Dans un chapiteau bricolé à la diable à Paris comme en province, un cirque pas comme les autres, ouvert, empli de beauté et de liberté, le cirque tzigane d’Alexandre Romanès .
A travers son spectacle, le cirque Romanès nous invite à partager la joie et l’émotion d’un mariage gitan en nous entraînant dans le tourbillon de la fête.
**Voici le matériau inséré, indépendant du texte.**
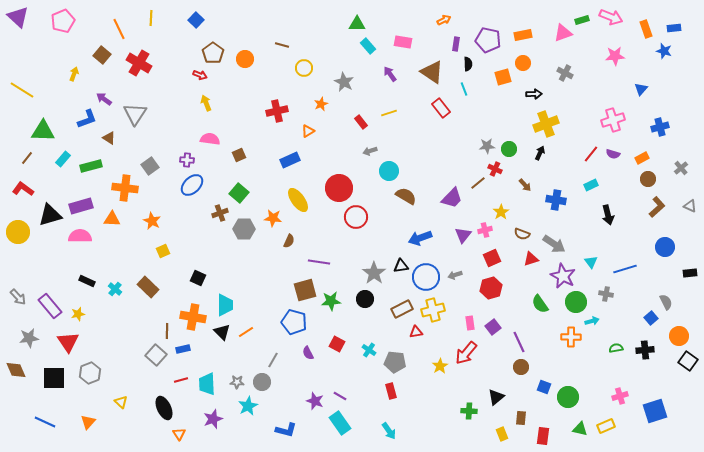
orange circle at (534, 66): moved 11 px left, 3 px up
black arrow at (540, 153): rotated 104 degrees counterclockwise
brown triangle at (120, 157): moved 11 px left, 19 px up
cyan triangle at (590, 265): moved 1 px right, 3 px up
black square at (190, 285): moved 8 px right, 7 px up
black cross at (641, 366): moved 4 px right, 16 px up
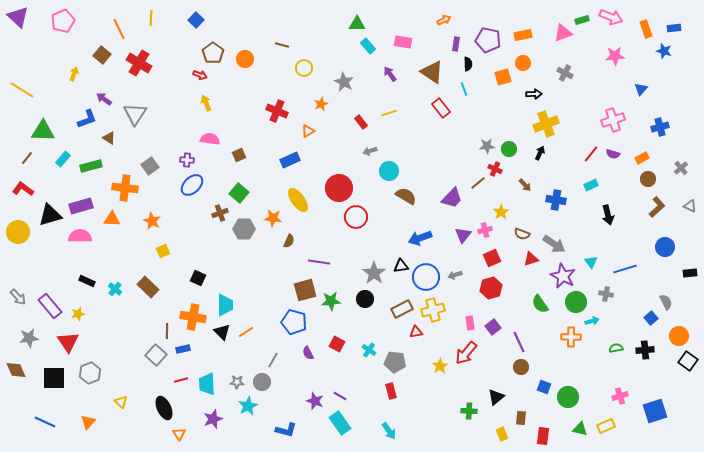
red cross at (277, 111): rotated 35 degrees clockwise
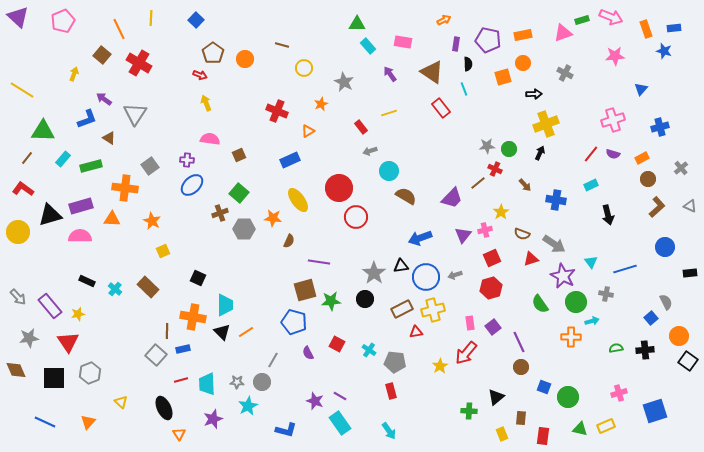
red rectangle at (361, 122): moved 5 px down
pink cross at (620, 396): moved 1 px left, 3 px up
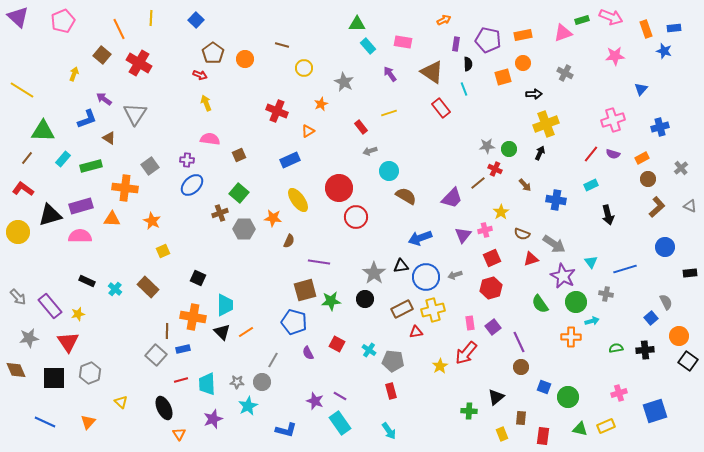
gray pentagon at (395, 362): moved 2 px left, 1 px up
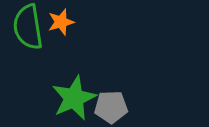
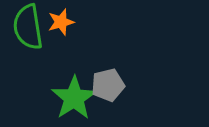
green star: rotated 9 degrees counterclockwise
gray pentagon: moved 3 px left, 22 px up; rotated 12 degrees counterclockwise
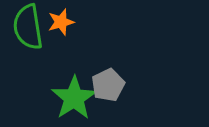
gray pentagon: rotated 12 degrees counterclockwise
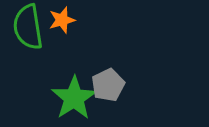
orange star: moved 1 px right, 2 px up
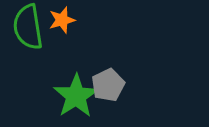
green star: moved 2 px right, 2 px up
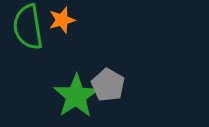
gray pentagon: rotated 16 degrees counterclockwise
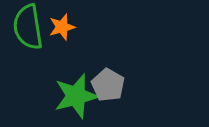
orange star: moved 7 px down
green star: rotated 18 degrees clockwise
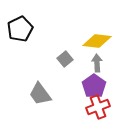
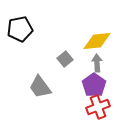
black pentagon: rotated 15 degrees clockwise
yellow diamond: rotated 12 degrees counterclockwise
purple pentagon: moved 1 px up
gray trapezoid: moved 7 px up
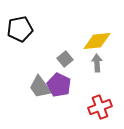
purple pentagon: moved 35 px left; rotated 10 degrees counterclockwise
red cross: moved 2 px right
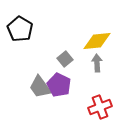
black pentagon: rotated 30 degrees counterclockwise
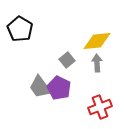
gray square: moved 2 px right, 1 px down
purple pentagon: moved 3 px down
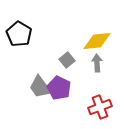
black pentagon: moved 1 px left, 5 px down
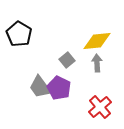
red cross: rotated 20 degrees counterclockwise
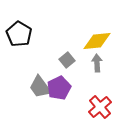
purple pentagon: rotated 20 degrees clockwise
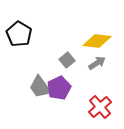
yellow diamond: rotated 12 degrees clockwise
gray arrow: rotated 60 degrees clockwise
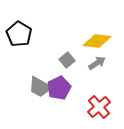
gray trapezoid: rotated 25 degrees counterclockwise
red cross: moved 1 px left
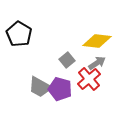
purple pentagon: moved 1 px right, 1 px down; rotated 30 degrees counterclockwise
red cross: moved 10 px left, 28 px up
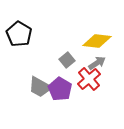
purple pentagon: rotated 15 degrees clockwise
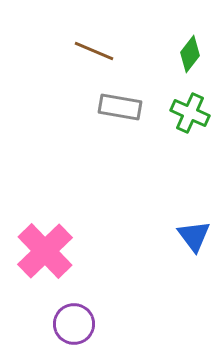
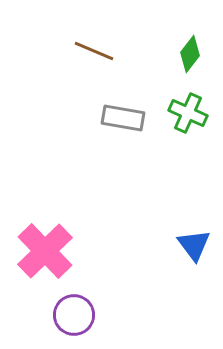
gray rectangle: moved 3 px right, 11 px down
green cross: moved 2 px left
blue triangle: moved 9 px down
purple circle: moved 9 px up
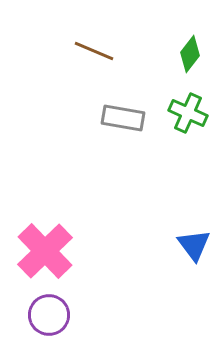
purple circle: moved 25 px left
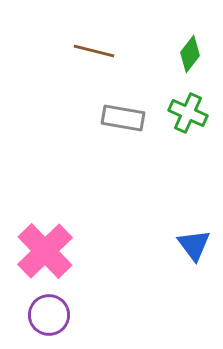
brown line: rotated 9 degrees counterclockwise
Dans une ambiance de cierges et d’encens, la troupe entre en trombe, s’assoit sous le chapiteau : le spectacle peut commencer. Chacun se lève et exécute son numéro devant les autres, de tour de chant et de danse en numéro d’acrobatie, de trapèze ou de contorsion au son du violon, de la contrebasse et de l’accordéon et de la voix de Délia, dans la chaleur d’une soirée familiale dont on ressort charmé. L’orchestre tzigane mène la danse sur airs enjoués et poignants, dialogue avec les balles, les fils, les corps et emmène les acrobates dans une danse surprenante où l’enchantement prime sur l’exploit.